[Problem description] Go through the listing below. Copy each line that has the string "background".

[Information supplied]
^^^^
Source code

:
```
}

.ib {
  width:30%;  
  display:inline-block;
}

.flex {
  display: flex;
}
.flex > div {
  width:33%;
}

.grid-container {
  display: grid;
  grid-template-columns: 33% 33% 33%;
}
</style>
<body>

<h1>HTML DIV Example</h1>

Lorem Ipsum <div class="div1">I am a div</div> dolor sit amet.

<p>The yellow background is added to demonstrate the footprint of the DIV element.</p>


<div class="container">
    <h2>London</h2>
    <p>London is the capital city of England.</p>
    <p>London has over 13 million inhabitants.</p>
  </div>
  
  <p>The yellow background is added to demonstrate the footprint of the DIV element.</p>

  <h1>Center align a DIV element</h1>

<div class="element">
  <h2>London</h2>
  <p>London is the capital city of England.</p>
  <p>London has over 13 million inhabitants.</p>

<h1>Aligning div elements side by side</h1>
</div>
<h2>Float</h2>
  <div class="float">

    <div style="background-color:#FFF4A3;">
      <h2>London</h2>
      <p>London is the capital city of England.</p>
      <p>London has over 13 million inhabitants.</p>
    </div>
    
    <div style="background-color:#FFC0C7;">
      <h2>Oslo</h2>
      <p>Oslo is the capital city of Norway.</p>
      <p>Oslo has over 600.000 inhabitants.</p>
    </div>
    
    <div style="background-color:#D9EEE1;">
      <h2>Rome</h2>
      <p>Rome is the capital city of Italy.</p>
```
^^^^
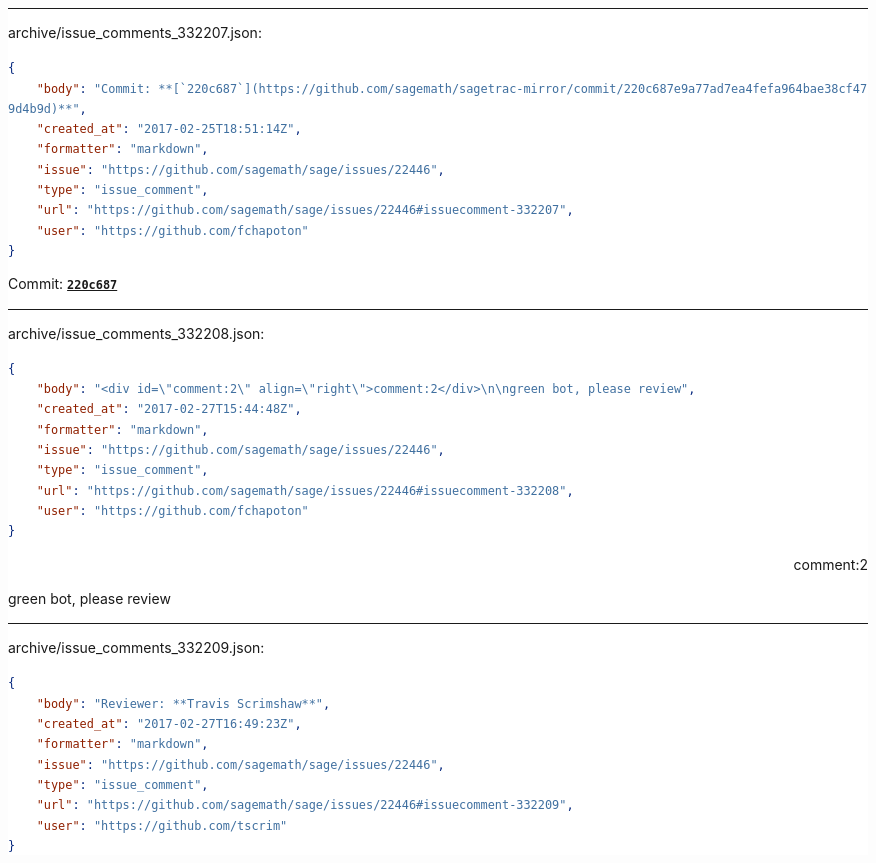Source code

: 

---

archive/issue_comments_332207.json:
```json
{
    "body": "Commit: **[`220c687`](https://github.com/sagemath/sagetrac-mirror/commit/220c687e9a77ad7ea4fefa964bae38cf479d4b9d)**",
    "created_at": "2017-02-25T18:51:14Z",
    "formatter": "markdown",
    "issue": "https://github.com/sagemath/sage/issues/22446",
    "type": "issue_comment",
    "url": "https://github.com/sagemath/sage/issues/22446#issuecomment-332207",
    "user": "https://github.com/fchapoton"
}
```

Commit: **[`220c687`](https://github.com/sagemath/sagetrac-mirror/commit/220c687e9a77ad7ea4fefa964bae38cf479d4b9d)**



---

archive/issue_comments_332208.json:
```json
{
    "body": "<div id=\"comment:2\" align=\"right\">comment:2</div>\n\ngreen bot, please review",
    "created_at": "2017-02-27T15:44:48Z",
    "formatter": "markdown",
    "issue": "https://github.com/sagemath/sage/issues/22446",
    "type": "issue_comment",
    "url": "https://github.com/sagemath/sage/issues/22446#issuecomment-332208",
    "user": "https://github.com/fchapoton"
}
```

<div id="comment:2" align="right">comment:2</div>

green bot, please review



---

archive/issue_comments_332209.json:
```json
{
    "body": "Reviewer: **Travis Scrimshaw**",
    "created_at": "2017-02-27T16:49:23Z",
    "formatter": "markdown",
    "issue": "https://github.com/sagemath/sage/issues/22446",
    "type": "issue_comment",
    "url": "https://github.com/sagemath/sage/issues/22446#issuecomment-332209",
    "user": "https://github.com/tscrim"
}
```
^^^^
[Response to the exercise]
<p>The yellow background is added to demonstrate the footprint of the DIV element.</p>
  <p>The yellow background is added to demonstrate the footprint of the DIV element.</p>
    <div style="background-color:#FFF4A3;">
    <div style="background-color:#FFC0C7;">
    <div style="background-color:#D9EEE1;">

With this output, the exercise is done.